Uni Münster eröffnet Zentrum für Textedition & Kommentierung

Investition in die Zukunft

"Am Anfang war das Wort". Die Prorektorin der Universität Münster, Marianne Ravenstein, zitiert den berühmten Anfang des Johannes-Evangeliums, um zu verdeutlichen:

Autor/in:
Gerd Felder
 (DR)

Texte haben eine existenzielle Bedeutung für fast jede Wissenschaftsdisziplin.  Um Texte, ihre Erforschung, Aufarbeitung und Herausgabe geht es im neuen Zentrum für Textedition und Kommentierung, das jetzt an der Universität Münster eröffnet wurde.
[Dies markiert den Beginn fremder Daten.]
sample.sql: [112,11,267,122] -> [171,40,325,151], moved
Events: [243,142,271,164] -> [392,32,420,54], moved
Als profilbildendes Element habe dieses Zentrum große Bedeutung für die traditionsreiche Universität, unterstreicht Ravenstein.
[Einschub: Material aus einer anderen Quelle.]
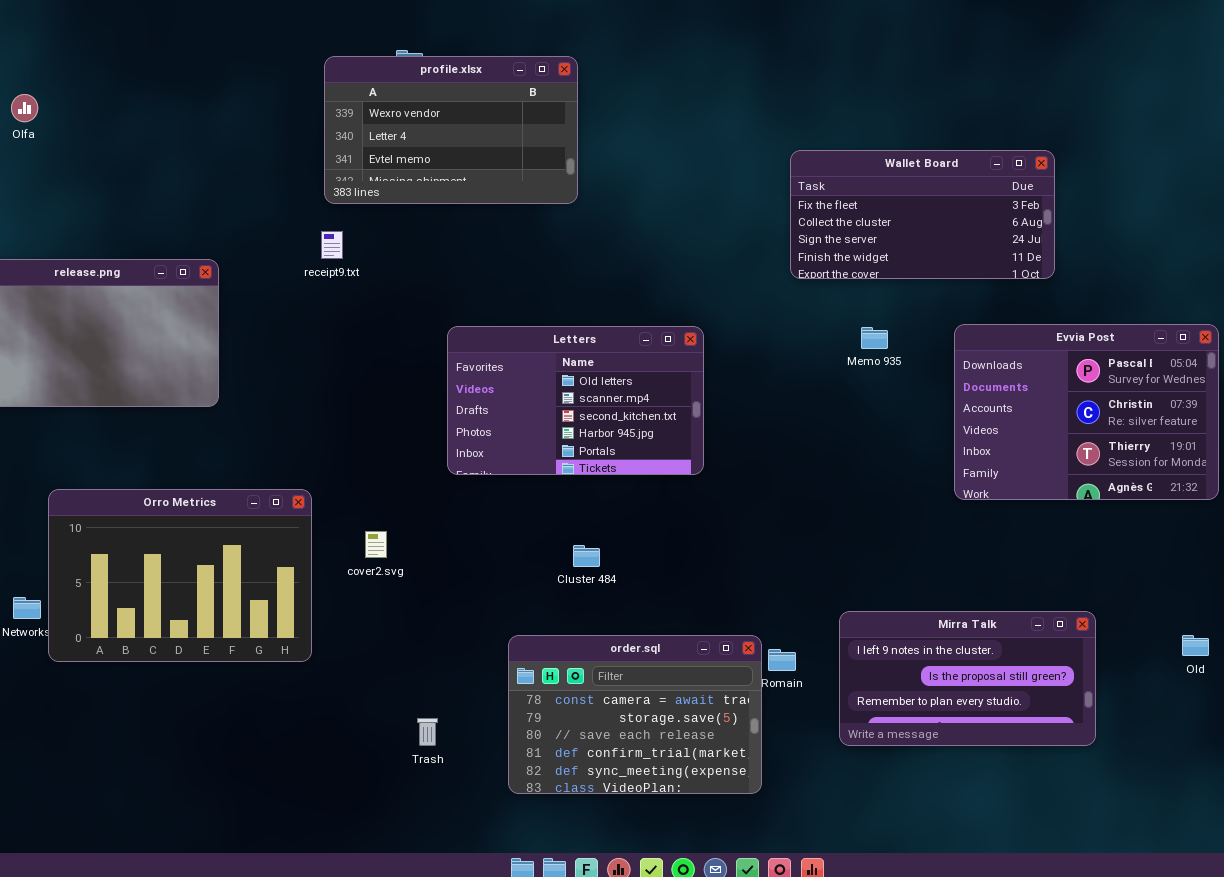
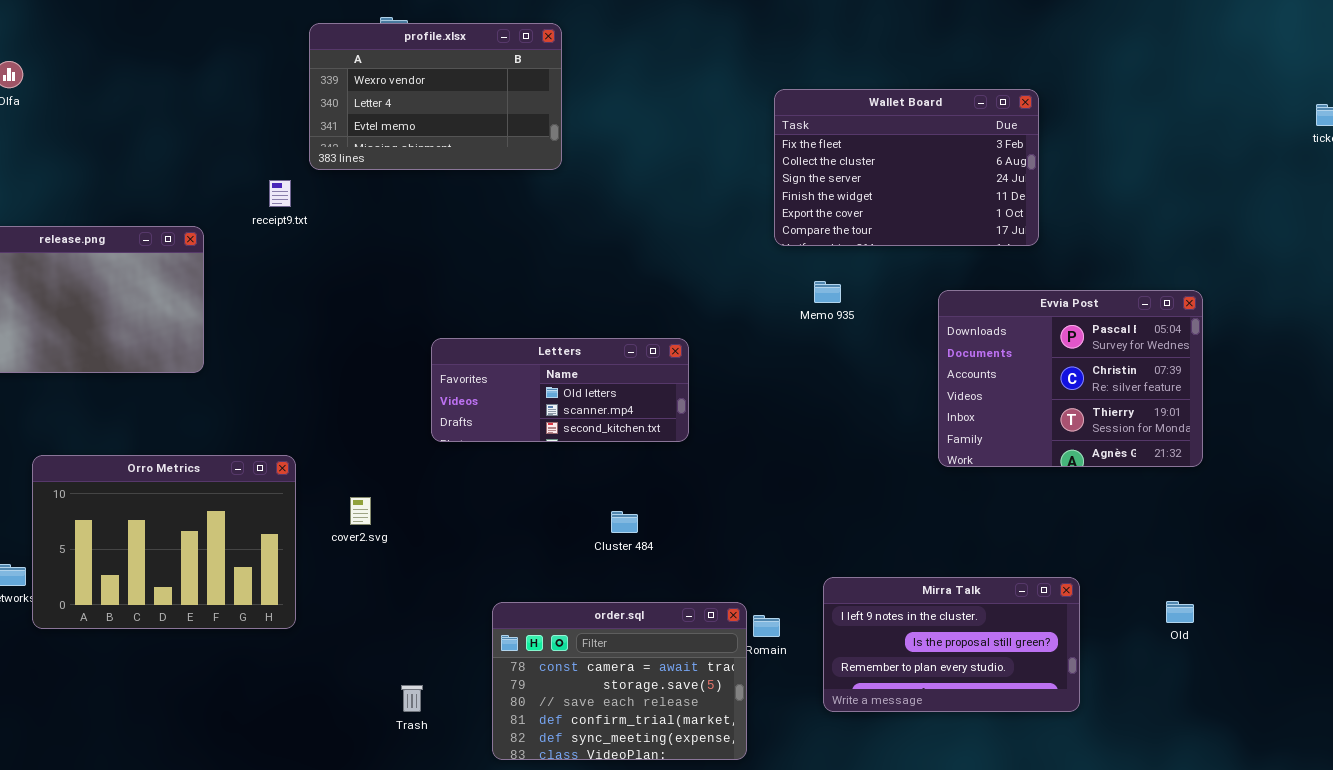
Wallet Board: [790,150,1055,279] -> [774,89,1039,246], resized
receipt9.txt: [321,231,343,259] -> [269,180,291,207], moved
Letters: [447,326,704,475] -> [431,338,689,442], resized
Memo 935: [861,327,888,349] -> [814,281,841,303], moved
Cluster 484: [573,545,600,567] -> [611,511,638,533], moved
Stark beteiligt sind am ZETEK - neben Philosophen, Philologen und Historikern - vor allem die Theologen. Für den Dekan der Katholisch-Theologischen Fakultät, Alfons Fürst, ist das Ziel des neuen Zentrums, "die vielfältige Arbeit an Editionen, Kommentaren und Übersetzungen zu vernetzen, ins Gespräch zu bringen und sichtbar zu machen". Eine solche Einrichtung sei auch der richtige Weg, Forschung und Lehre wieder enger miteinander zu verzahnen. Der Dekan des Fachbereichs Geschichte/Philosophie, Martin Kintzinger, bestätigt: "Die Theologen bieten uns Raum und sind einer der wesentlichen Träger von ZETEK."
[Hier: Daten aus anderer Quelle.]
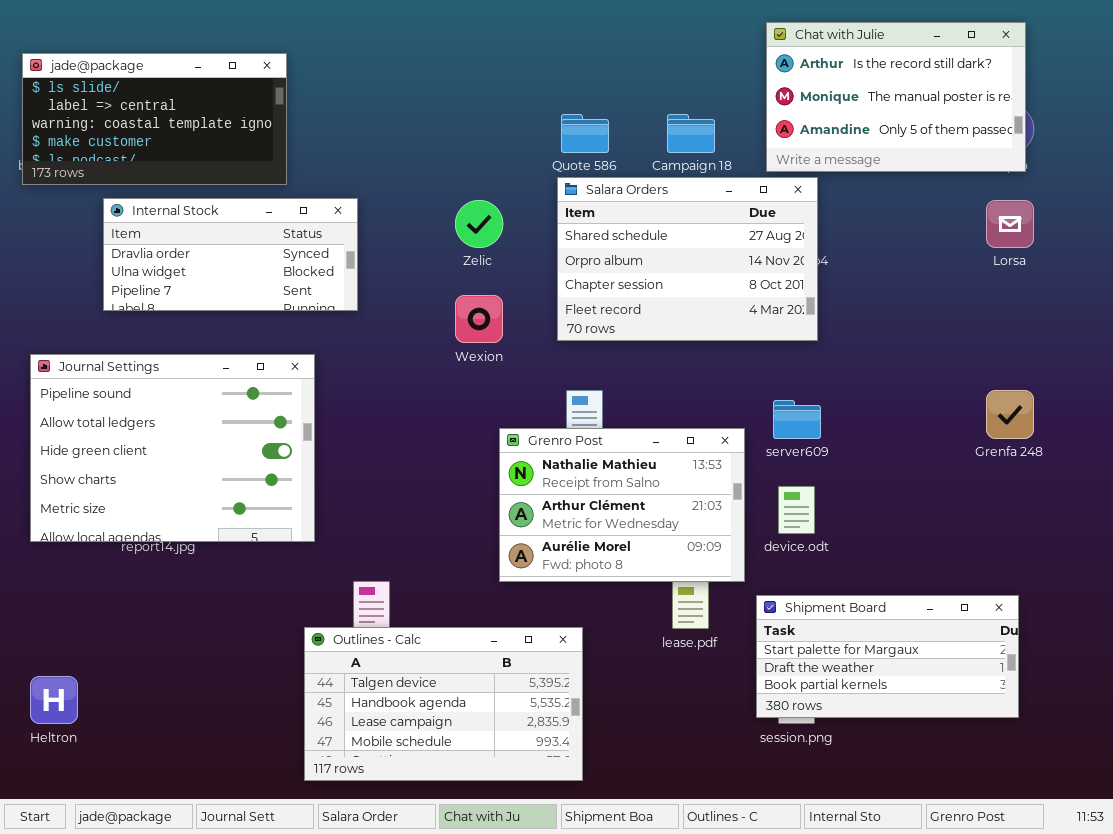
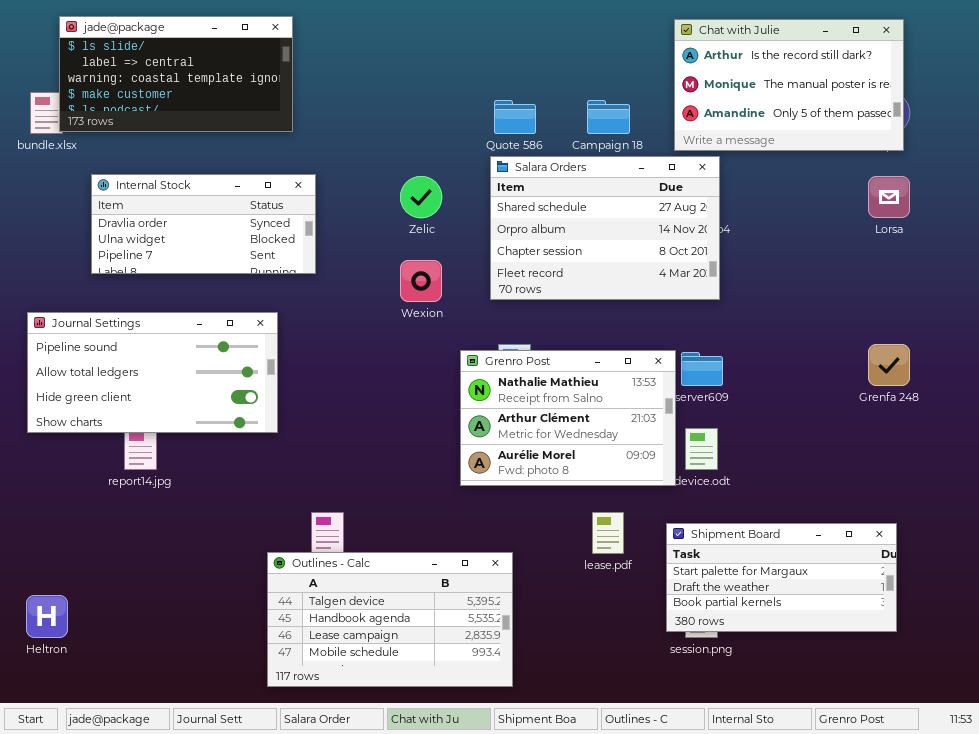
jade@package: [22,53,287,185] -> [59,16,293,132], moved
Journal Settings: [30,354,315,542] -> [27,312,278,433], resized
Grenro Post: [499,428,745,582] -> [460,350,676,486], moved

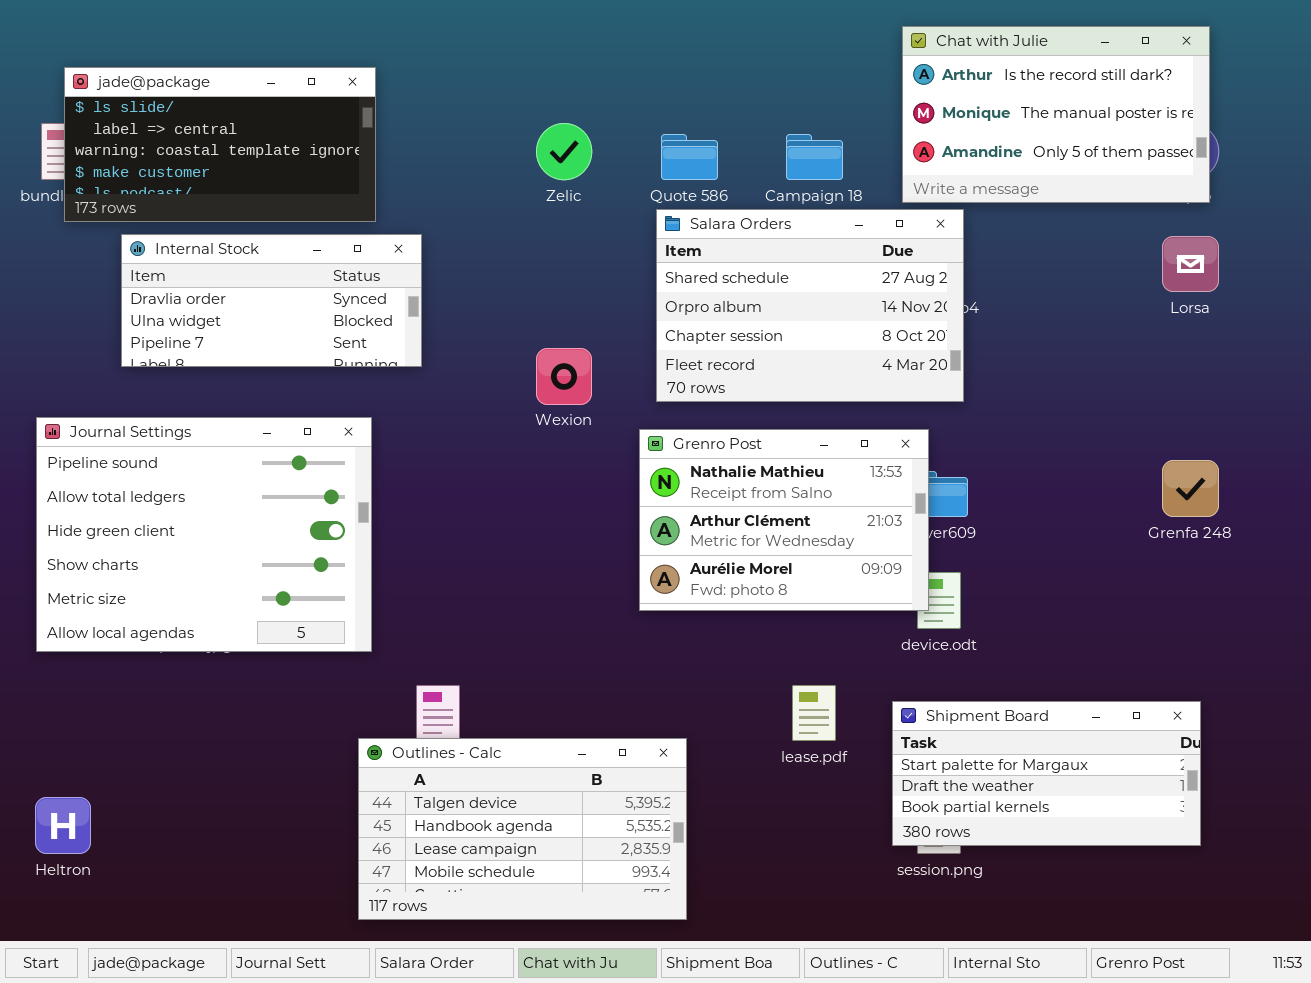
jade@package: [59,16,293,132] -> [64,67,376,222], moved
Zelic: [400,176,442,218] -> [536,123,592,180], moved
Journal Settings: [27,312,278,433] -> [36,417,372,652], resized
Grenro Post: [460,350,676,486] -> [639,429,929,611], moved

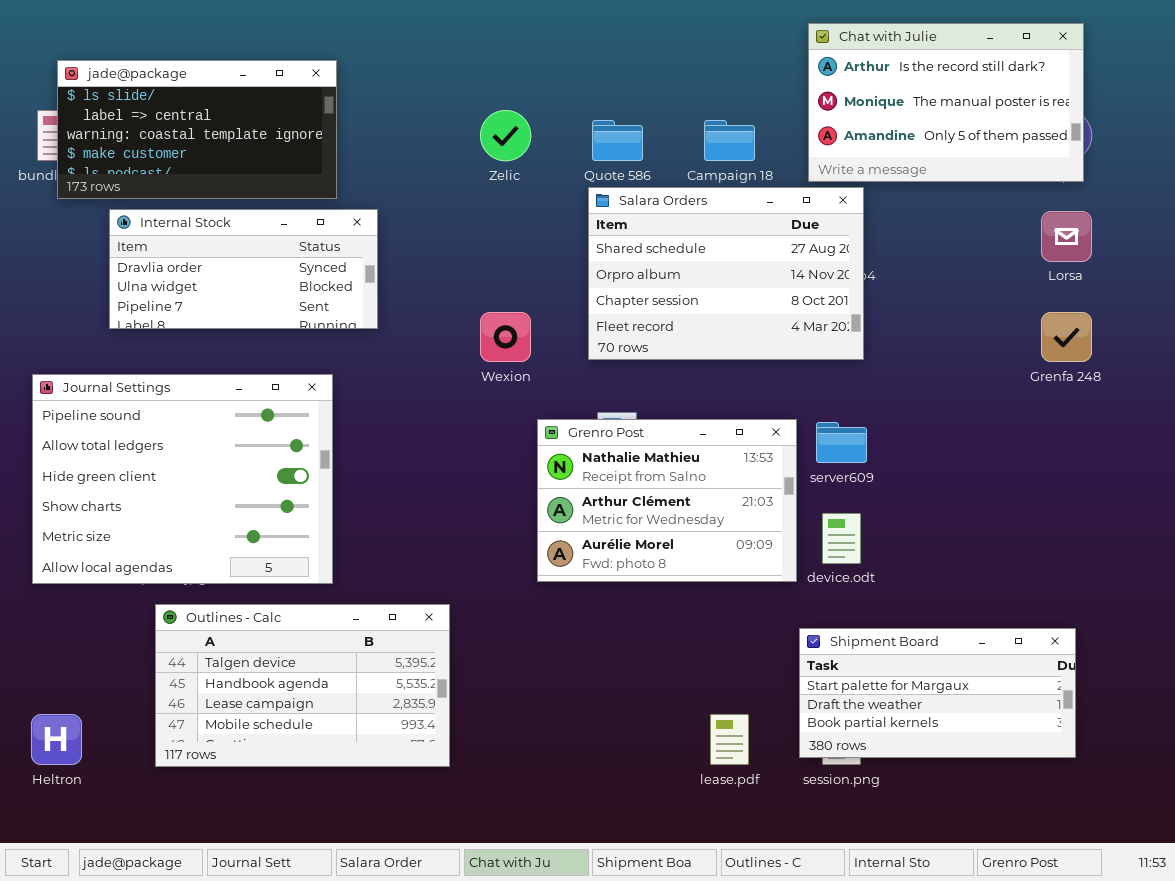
Grenro Post: [639,429,929,611] -> [537,419,797,582], moved
Grenfa 248: [1162,460,1219,517] -> [1041,312,1092,362], moved
lease.pdf: [792,685,836,741] -> [710,714,749,765], moved
Outlines - Calc: [358,738,687,920] -> [155,604,450,767], moved

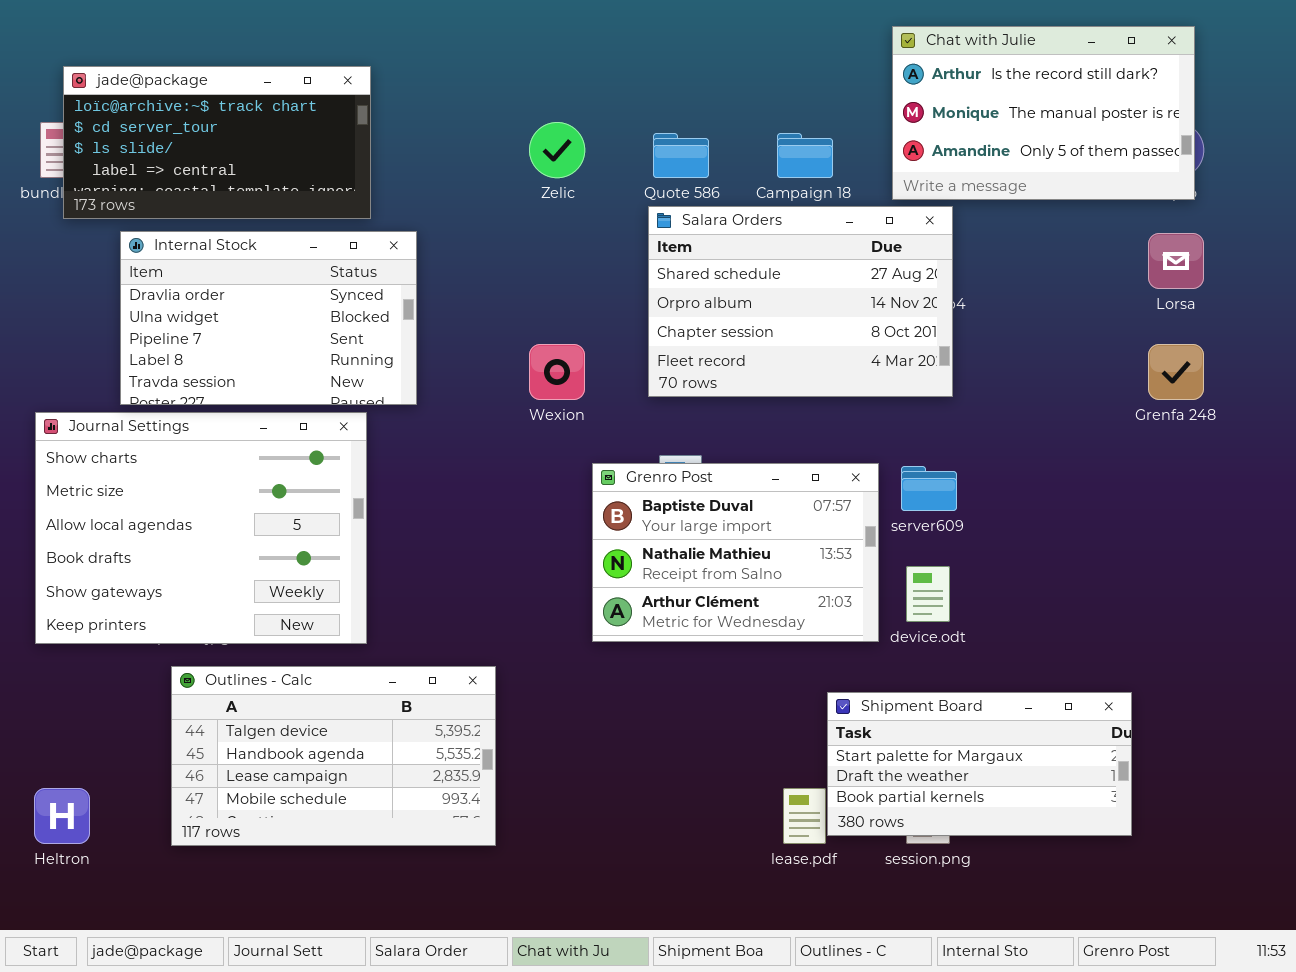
jade@package: [57,60,337,199] -> [63,66,371,219], scrolled up 2 rows
Internal Stock: [109,209,378,329] -> [120,231,417,405], resized
Journal Settings: [32,374,333,584] -> [35,412,367,644], scrolled down 3 rows
Grenro Post: [537,419,797,582] -> [592,463,879,642], scrolled up 1 row
Shipment Board: [799,628,1076,758] -> [827,692,1132,836], moved

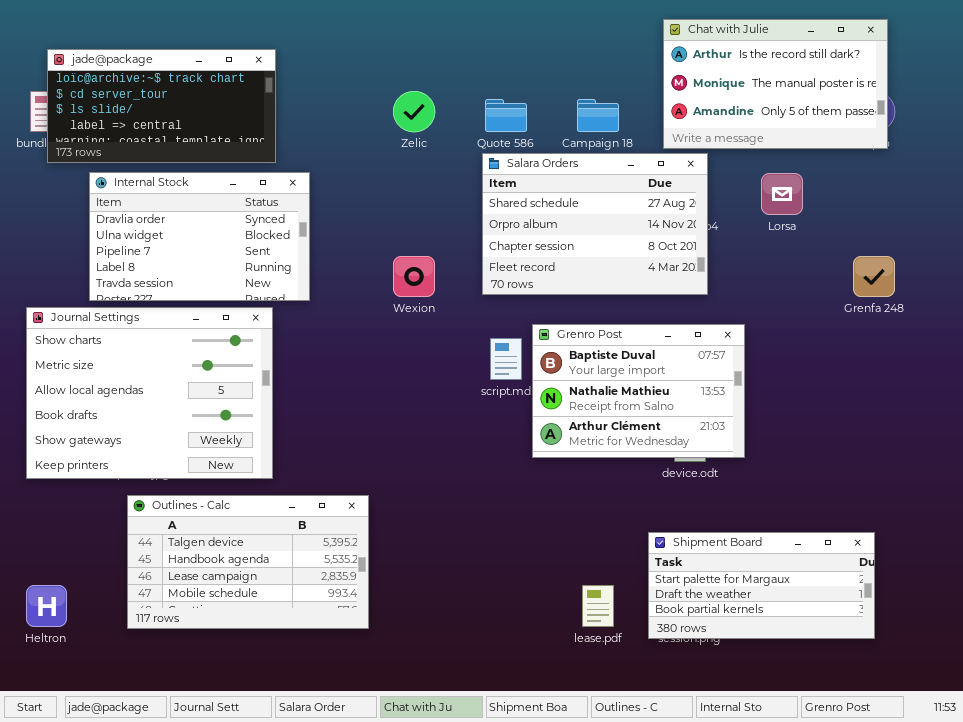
Lorsa: [1148,233,1204,289] -> [761,173,803,215], moved
Grenro Post: [592,463,879,642] -> [532,324,745,458], moved
Shipment Board: [827,692,1132,836] -> [648,532,875,639], moved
Die Grundlagenforschung an den Quellen der Kultur sei leider inzwischen etwas in den Schatten getreten, bedauert der Historiker. "Aber sie muss passieren, denn wir können sonst nicht arbeiten." Alle beteiligten Fächer wollten mit dem neuen Zentrum ihr Potenzial vorführen und nachweisen, dass sie schon sehr viel tun. "Junge Leute können das genauso wie arrivierte Kollegen. Das ist eine Investition in die Zukunft, und jeder ist eingeladen, sich uns anzuschließen", so Kintzinger

"Von Hammurabi bis Habermas"
Keine Deutung der Gegenwart ist ohne genaue Kenntnis der schriftlichen und visuellen Überlieferung möglich. Das weiß auch der Philosoph Ludwig Siep, der Initiator des Zentrums. Kritische Editionen seien zwar ein langwieriger und mühsamer Prozess, aber solche Grundlagenarbeit müsse auch der breiten Öffentlichkeit bekanntgemacht werden. Und die Mittelalter-Historikerin Eva Schlotheuber ergänzt: "Wir möchten ein Forum für Diskussionen erschließen und die Beantragung von Projekten erleichtern." Gedacht sei unter anderem an Workshops, öffentliche Veranstaltungen und gemeinsame Vorlesungen.

Wie vielfältig die Forschungsvorhaben sind, die unter dem Dach des ZETEK zusammengeführt werden, davon kann Kirchenhistoriker Fürst überzeugen. 30 Forschungsprojekte aus drei Jahrtausenden "von Hammurabi bis Habermas" führt er an, davon eine ganze Reihe aus der Theologie. Ob es um eine Neuausgabe des jüdischen Historikers Flavius Josephus, eine Handausgabe des Neuen Testaments, einen Kommentar zum Alten Testament, die Werke des Kirchenvaters Origenes von Alexandrien aus dem 2. Jahrhundert in deutscher Übersetzung oder die Urteile der Inquisition und die Nuntiaturberichte Eugenio Pacellis, des späteren Papstes Pius XII., geht: Von der Textarbeit der evangelischen und katholischen Theologen unter dem Dach von ZETEK darf man in den nächsten Jahren viel erwarten.